School BoardsI am writing to comment on the conclusion...


December 12, 1993

School Boards

I am writing to comment on the conclusion drawn by The Sun's editorial concerning Gov. William Donald Schaefer's decision to appoint two new, independent members to the Baltimore County school board.

The Sun concluded that by ignoring the School Board Nominating Convention's (SBNC) nominees, the governor has fueled the argument that the current process is rigged, and such actions only encourage the concept for an elected school board.

To the contrary, I believe the governor's use of the flexibility in the current system strengthens the public's understanding of, if not support for, the current process.

The governor has shown that in a time of crisis, the public does have one avenue to create change. That avenue is to appeal to the governor for the appointment of different representatives.

One of the most frustrating lessons learned from the current problem in Baltimore County is that no person or collective body has any power over the school board. Short of finding criminal activity, they are totally autonomous.

Such massive power in the hands of a few is inappropriate in a democratic system. The only power to exert some control is through the governor's appointment process.

Had the governor been required to follow the SBNC's nominees, as is being proposed by some legislators, the public would have had no avenue for change.

The governor's appointments were political only in that they responded to desires of the majority of the public this board is supposed to serve.

Janice Piccinini

Owings Mills

The writer is a state senator from Baltimore County.

Saving Horses

Thank you for your excellent article Nov. 29 about the recovery of Root Boy.

Many racing fans and horse lovers must have felt the same dismay and horror I felt as this gallant racehorse went down. Congratulations to the owner of Root Boy, Richard Blue, and his veterinarians who worked so hard to save the horse.

Thoroughbred racing suffers from the public perception that the horses are just so much fodder for racing mills, that their health, safety and lives are of little concern to those working in the racing industry.

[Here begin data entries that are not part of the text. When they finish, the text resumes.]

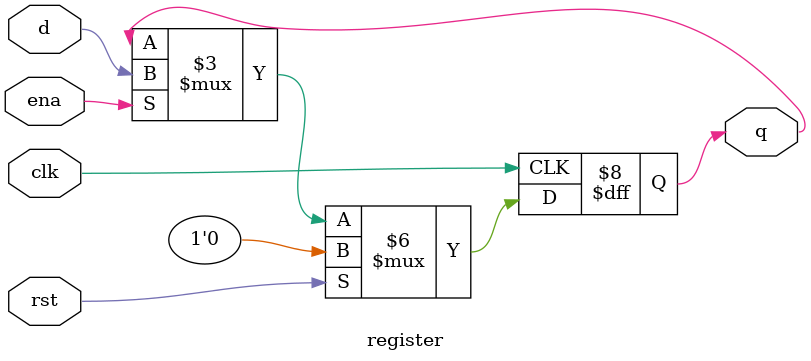
<source format=sv>
`timescale 1ns/1ps
`default_nettype none

/*
A synchronous register (batch of flip flops) with rst > ena.
*/

module register(clk, ena, rst, d, q);
parameter N = 1;
parameter RESET_VALUE = 0; // Value to reset to.

input wire clk, ena, rst;
input wire [N-1:0] d;
output logic [N-1:0] q;

always_ff @(posedge clk)
    if(rst) q <= 0;
    else if(ena) q <= d;
    else q <= q;

endmodule

</source>
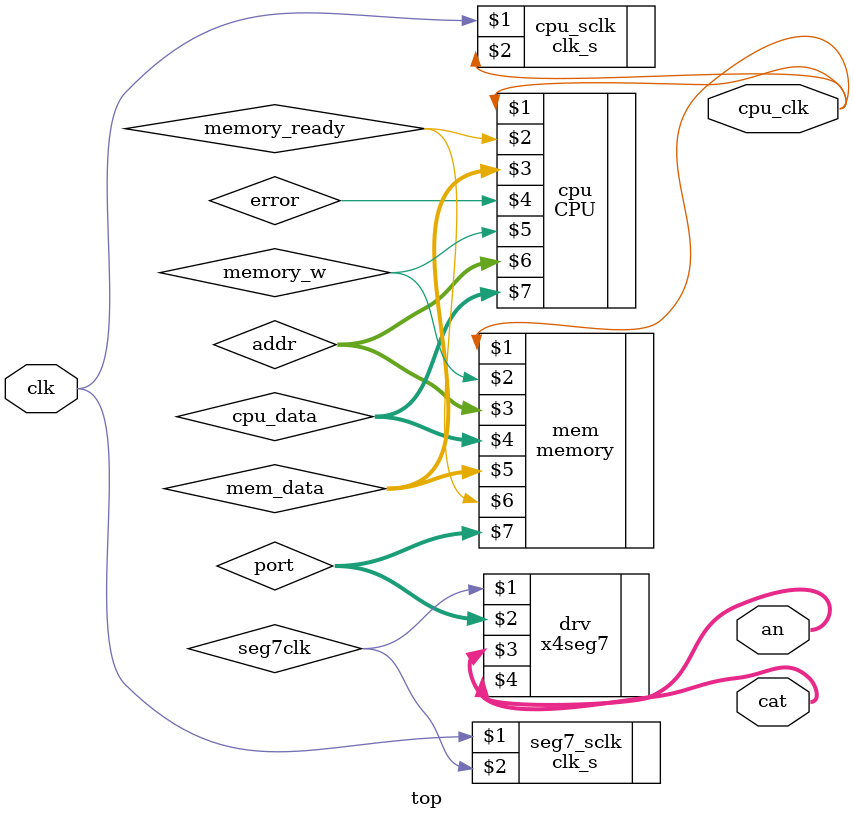
<source format=v>
`timescale 1ns / 1ps

module top(
    input wire clk,
    
    output wire [3 : 0] an,
    output wire [7 : 0] cat,
    
    output wire cpu_clk
    );    
    
wire seg7clk;
    
clk_s #(40000) seg7_sclk (clk, seg7clk);

clk_s #(10000000) cpu_sclk (clk, cpu_clk);
//assign cpu_clk = clk;

wire memory_ready;
wire [15 : 0] mem_data;

wire error;
wire memory_w;

wire [15 : 0] addr;
wire [15 : 0] cpu_data;
    
CPU cpu (cpu_clk, memory_ready, mem_data, error, memory_w, addr, cpu_data);

wire [15 : 0] port;

memory mem  (cpu_clk, memory_w, addr, cpu_data, mem_data, memory_ready, port);
    
    
x4seg7 drv(seg7clk, port, an, cat);  

endmodule

</source>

Ross Peddicord has told an emotional story of people and an animal who refused to give up, and in so doing demonstrated that there is still a ''human'' side to horse racing.

Valerie J. Harwood


Compensate All

Dana Owens' Nov. 30 letter, ''Estimating The Cost of Slavery,'' insinuated that African-Americans are somehow entitled to the money, time and general effort that this country has extended them due to the fact that their ancestors were slaves for 244 years.

If this is the case, Irish-Americans, Italian-Americans, Jews, Catholics and Puritans are also entitled to their just compensation.

All of these groups were persecuted and exploited in some form at some time by the majority population in this country.

Many came to this country with no more than clothes on their backs only to become indentured servants or be pushed into working in bad conditions for poor wages. Many did not even have the food, shelter, clothing, and vacation days afforded most slaves.

These groups also helped build the industrial foundation for this country's economy and did not have much to show for it.

Why should African-Americans be entitled to anything from this country? Because people like Harriet Tubman, Frederick Douglass, Martin Luther King Jr. and many black Americans in the 1940s, 1950s and 1960s fought for a better life? Just like many labor unions and farm cooperatives were formed to help the plight of poor white Americans.

Maybe if Americans now would learn from these examples and fight to make a better future instead of expecting the future to be better simply because their ancestors were treated poorly in the past, this country would not be in such dire straits.

No one should expect their lot in life to be improved simply because of their ancestry.

Many lessons can be learned from the plight of the slaves. The most important one is that anyone can overcome adversity and improve life for future generations if they simply fight for what they believe in and teach their children to do the same.

But if African-Americans keep teaching their future generations that they are entitled to something simply because their ancestors gave so much to this country without being justly compensated, then all the gains that people such as Frederick Douglass and Martin Luther King Jr. fought for will mean nothing.

Karen L. Hart


Peace Conversion

Your Nov. 24 edition reported the current work of Westinghouse regarding the redirection of defense technology toward other societal needs. In this case, it was the use of computer technology to advance law enforcement.

Westinghouse demonstrates the kind of work that needs to be done if we are to re-orientate ourselves to the post-Cold War world.